Qui sulla scrivania c’è un libro da tenere sempre con sé, specialmente in questi tempi. Si intitola “Paranoia” ed è di Luigi Zoja, 2011.
“Il paranoico spesso è convincente, addirittura carismatico. In lui il delirio non è direttamente riconoscibile. Incapace di sguardo interiore, parte dalla certezza granitica che ogni male vada attribuito agli altri. La sua logica nascosta procede invertendo le cause, senza smarrire però l’apparenza della ragione. Questa follia «lucida» – così la definivano i vecchi manuali di psichiatria – è uno stile di pensiero privo di dimensione morale ma con una preoccupante contagiosità sociale”.

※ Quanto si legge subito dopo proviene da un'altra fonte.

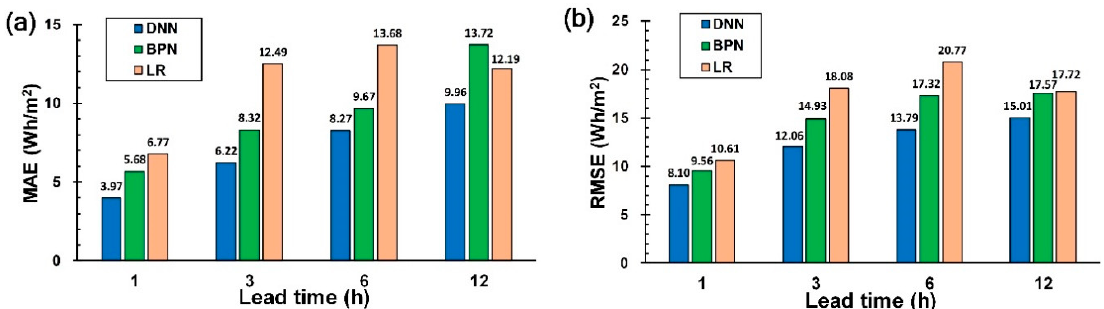
Figure 10. Annual performance of predicted power outputs of module BP3125: ( a ) MAE and ( b ) RMSE.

In questo straordinario e illuminante saggio l’autore trascende il campo specificamente clinico e allarga l’analisi della paranoia alla sua dimensione sociale svelando i meccanismi di ‘infezione’ che producono la caduta di larghe porzioni di umanità nell’orribile tranello dell’autodistruzione. La disamina storica oltre a confermare la plausibilità di una teoria affascinante sulle periodiche vocazioni all’autolesionismo di molte civiltà fornisce una sinistra eco di presagio sulla sorte che potrebbe toccare al nostro mondo qualora non vengano innescati i meccanismi di svelamento e quindi di immunizzazione da tale piaga.
La lettura del passato diventa dunque riflessione sul presente e monito per il futuro: una voce che si ha bisogno di sentire e che si staglia, cristallina ed evidente, nel fosco panorama dei venti di guerra e di morte sovrastanti il ventunesimo secolo.